Hambatan yang dihadapi tidak hanya berupa tarif impor, tetapi juga berbagai ketentuan non-tarif. Di antaranya standar keberlanjutan berbasis lingkungan, regulasi deforestasi, persyaratan sertifikasi tambahan, serta ketentuan teknis yang memperketat akses pasar. GAPKI menilai, tanpa diplomasi ekonomi yang kuat, kondisi tersebut berpotensi menggerus pangsa pasar ekspor Indonesia.
Selain proteksionisme, isu keberlanjutan disebut menjadi tantangan strategis dalam perdagangan global minyak sawit. GAPKI menyatakan industri sawit Indonesia telah mengadopsi berbagai praktik berkelanjutan untuk meningkatkan daya saing, sehingga diplomasi tidak hanya berfokus pada negosiasi tarif, tetapi juga membangun narasi global yang lebih objektif dan adil terhadap industri sawit nasional.
Dalam upaya memperkuat posisi di pasar, GAPKI juga menjalin nota kesepahaman dengan sejumlah asosiasi di negara pengimpor utama. Kerja sama tersebut ditujukan untuk menjamin kepastian permintaan jangka panjang, mengurangi potensi hambatan regulasi, meningkatkan kolaborasi antarpelaku usaha (B2B), serta menyamakan persepsi terkait standar keberlanjutan.
Dorongan GAPKI ini disebut sejalan dengan penguatan diplomasi ekonomi nasional di bawah pemerintahan Presiden Prabowo Subianto, yang berupaya membuka akses pasar ekspor bagi komoditas unggulan Indonesia, termasuk minyak sawit, kakao, kopi, buah tropis, dan rempah-rempah. GAPKI menilai kolaborasi pemerintah dan pelaku usaha menjadi kunci agar kepentingan industri dapat terakomodasi dalam perundingan dagang internasional.
Salah satu contoh hasil diplomasi perdagangan yang disorot adalah kesepakatan timbal balik Indonesia–Amerika Serikat. Menteri Koordinator Bidang Perekonomian Airlangga Hartarto menyampaikan, sebanyak 173 lini tarif dari 53 kelompok komoditas pertanian Indonesia memperoleh fasilitas nol persen bea masuk di pasar Amerika Serikat. Secara keseluruhan, 1.819 lini tarif Indonesia yang mencakup produk pertanian dan industri mendapatkan akses bebas bea masuk.

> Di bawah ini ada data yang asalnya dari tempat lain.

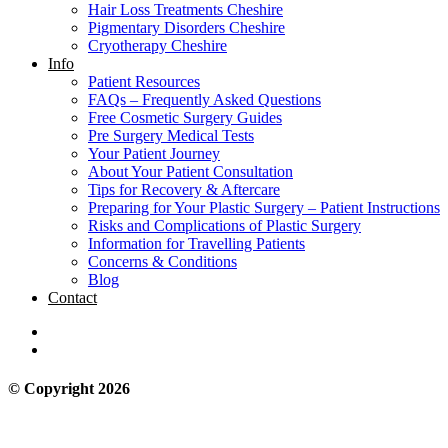
Hair Loss Treatments Cheshire
Pigmentary Disorders Cheshire
Cryotherapy Cheshire
Info
Patient Resources
FAQs – Frequently Asked Questions
Free Cosmetic Surgery Guides
Pre Surgery Medical Tests
Your Patient Journey
About Your Patient Consultation
Tips for Recovery & Aftercare
Preparing for Your Plastic Surgery – Patient Instructions
Risks and Complications of Plastic Surgery
Information for Travelling Patients
Concerns & Conditions
Blog
Contact
© Copyright 2026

Komoditas yang disebut diuntungkan antara lain minyak sawit dan turunannya, minyak inti sawit, kakao dan produk olahannya, kopi dan teh, rempah-rempah seperti lada, pala, cengkeh, kayu manis, kapulaga, jahe, dan kunyit, serta buah tropis seperti pisang, mangga, nanas, durian, dan pepaya. Selain itu, produk berbasis singkong, sagu, serta pupuk mineral kalium juga termasuk dalam daftar yang memperoleh fasilitas tersebut.
GAPKI menekankan minyak sawit merupakan salah satu penyumbang devisa terbesar Indonesia dan berperan strategis dalam menopang perekonomian nasional serta kesejahteraan jutaan petani. Karena itu, penguatan diplomasi perdagangan sawit dipandang bukan sekadar upaya mempertahankan pasar, melainkan langkah untuk menjaga stabilitas ekonomi dan memperkuat posisi tawar Indonesia di pasar internasional.